I had just kicked back  for the night and began to relax – boots off, feet up – when I sensed movement off to my right.  It was him – my boy was nearly four years old and had long blonde hair. He was motionless, staring, and I finally asked, “What is it?”

“There’s a monster,” he said, holding my steady gaze.  He was serious about this, I could tell, appearing helpless and almost pleading.

Going into fatherhood, I had tried to look ahead as far as I could, with my primary objective to be the most unlike my parents I could be. I’d had to think long and hard about discipline. Could I ever lay a hand on my child in punishment? How might we achieve reconciliation and understanding?  But – I hadn’t really anticipated the monster in the closet.

It’s been said I was born unafraid of the dark. As a tot I would climb out of bed at night to play with my toys. After a while my parents took to keeping my door cracked to see if I got back up. As one story goes, they heard something one night and, believing it was me, my dad rushed into the room screaming at the top of his lungs.  It turned out I had been in my bed the entire time. I don’t recall these events, that’s just what I’ve been told.  All I know is that, as a child, I suffered a terrible fear of what might be lurking behind doors in the night. Now my boy had a monster in his closet…

What to do? My parents would’ve forced me back into the room at threat of a beating.  In those days, Mom and Dad were difficult for me to relate to.

“There’s not a monster in your closet,” I finally said, shaking my head. He stared back in silent disbelief. So I tried again, saying, “There can’t possibly be a monster in your closet.”

He was not seeming especially convinced, so I went on with more conviction, “There cannot be a monster in there because you see,” and I looked him sternly in the eye, “monsters are scared of me.”

Mind you, it was not easy to keep a straight face at that point.  He was hanging on my every word. “The monsters are scared of me because they know if they try to hurt you,” a pause for emphasis, “I will kick their butts.”

In those days I was a timber jack in top condition, out in the sun every day, with hair past my shoulders and beard trimmed below the jaw.  But, that night at home, I was wearing blue sleep pants, a red tank top, and leather strapped sandals.  My son, known then as little bear, stood staring in wide-eyed silence.

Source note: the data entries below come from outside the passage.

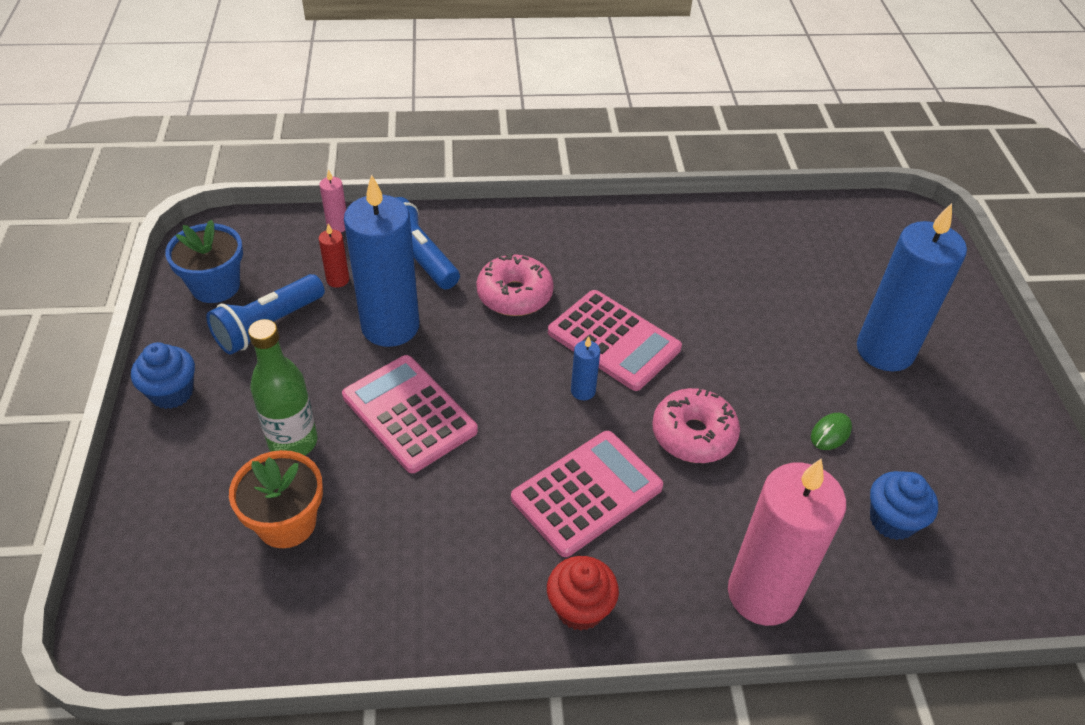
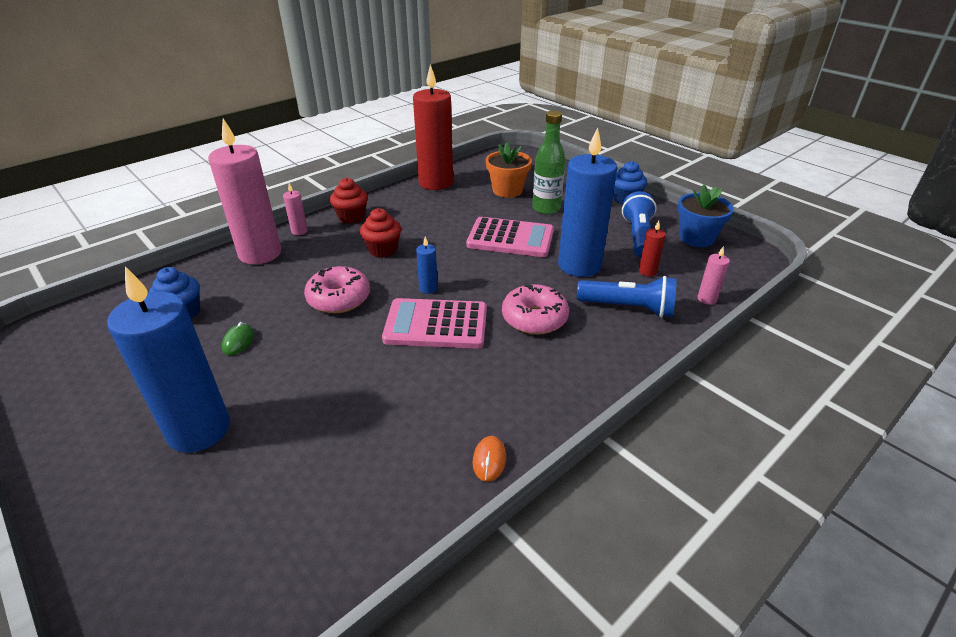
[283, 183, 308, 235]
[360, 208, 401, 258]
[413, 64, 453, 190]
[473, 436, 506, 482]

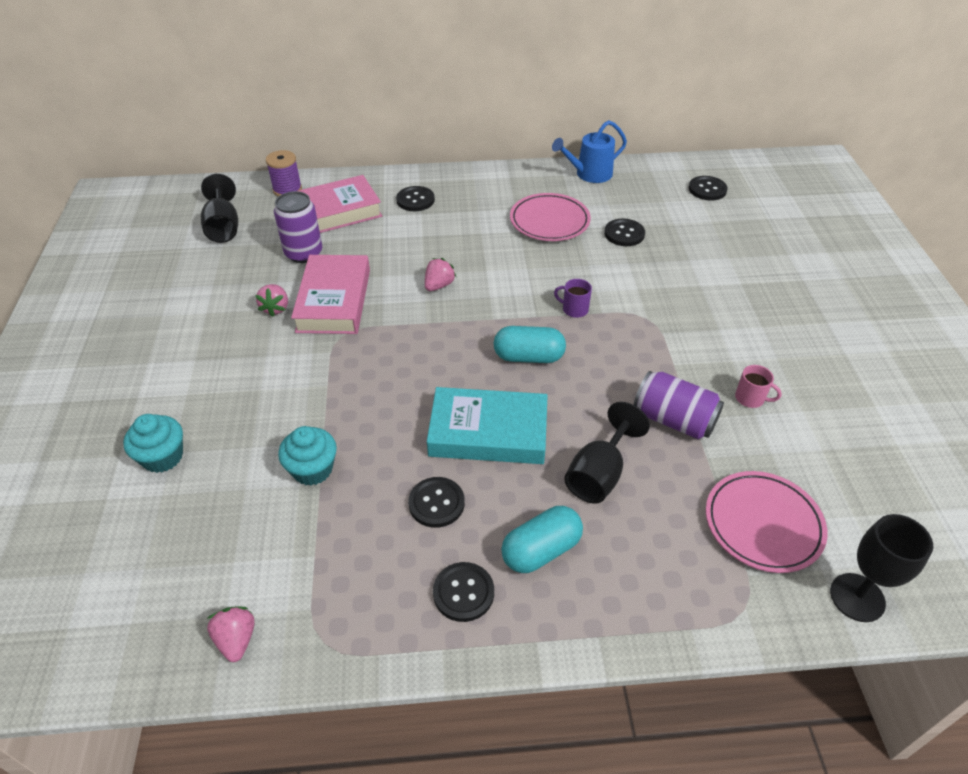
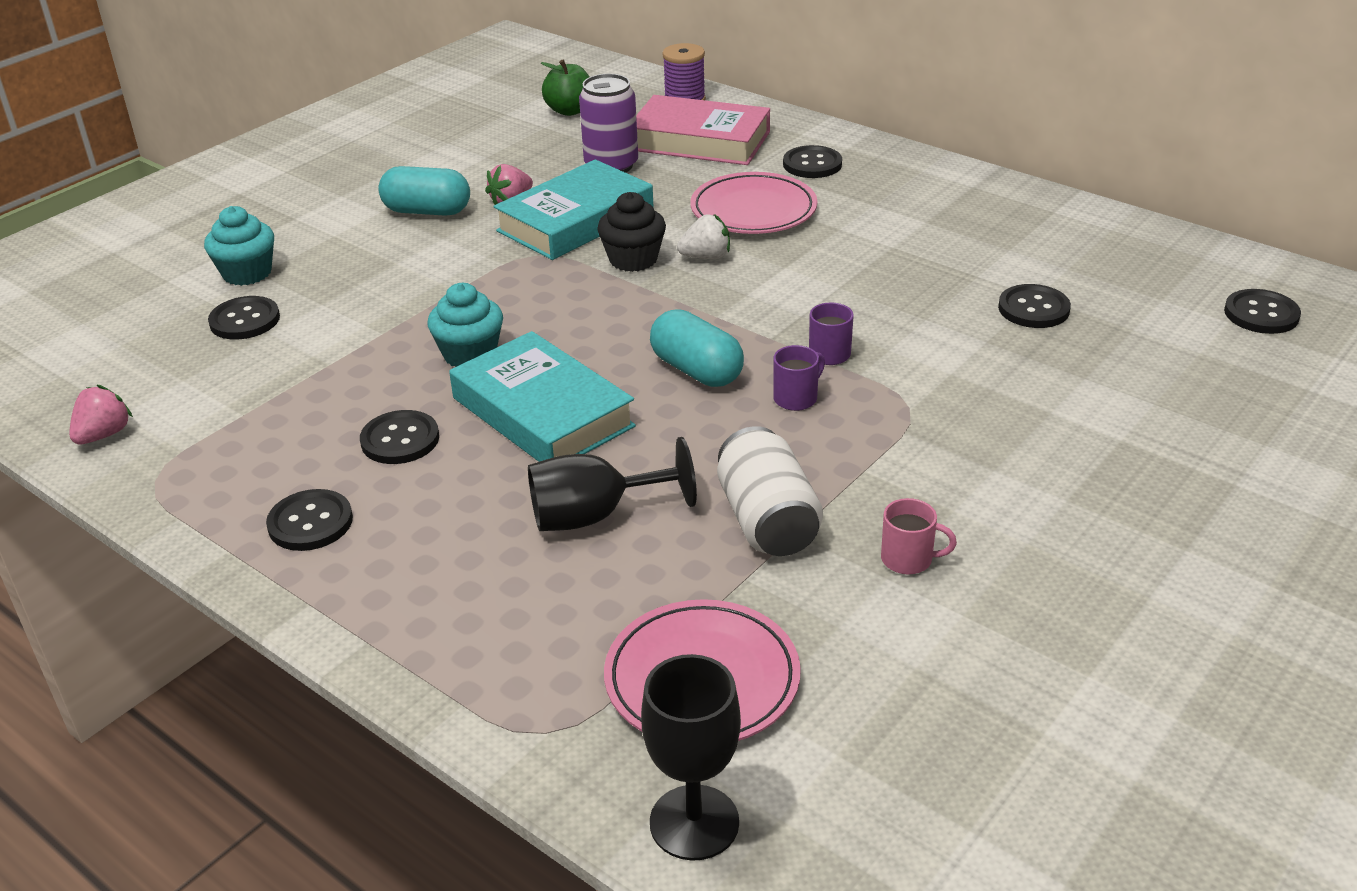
[208, 296, 280, 340]
[378, 166, 470, 216]
[428, 283, 503, 367]
[493, 159, 654, 260]
[541, 60, 589, 116]
[597, 192, 666, 272]
[677, 214, 730, 259]
[690, 172, 818, 234]
[717, 426, 823, 556]
[773, 345, 825, 411]
[881, 498, 957, 574]
[552, 120, 627, 183] (first image)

“Is there a monster in your closet?”  I fixed him with a firm gaze. He nodded slowly, so I pulled myself up on my feet. “Let’s go see him then.”

I pushed open the bedroom door and flipped on the light, hands fisted, arms slightly bent. Up to the closet I strode, noticing the door already slightly ajar. “Come out of there, monster!” I commanded.

There was no response. I glanced at my son, then back at the door. “Don’t make me come in there!”  There was nothing left to do. I threw open the doors…

“See?”  I rifled through the garments checking the corners.  “There’s no monster in here.”  I knelt down to his eye level, “and there won’t ever be, because they know I will get after them if they ever get close to you. Okay?”

A smile pulled at my boy’s face as he nodded.

I laid him back in bed with a kiss on the head. That monster never bothered us again, which was a real relief.  After all, had I actually seen a monster in the closet that night, who knows what might’ve become of us?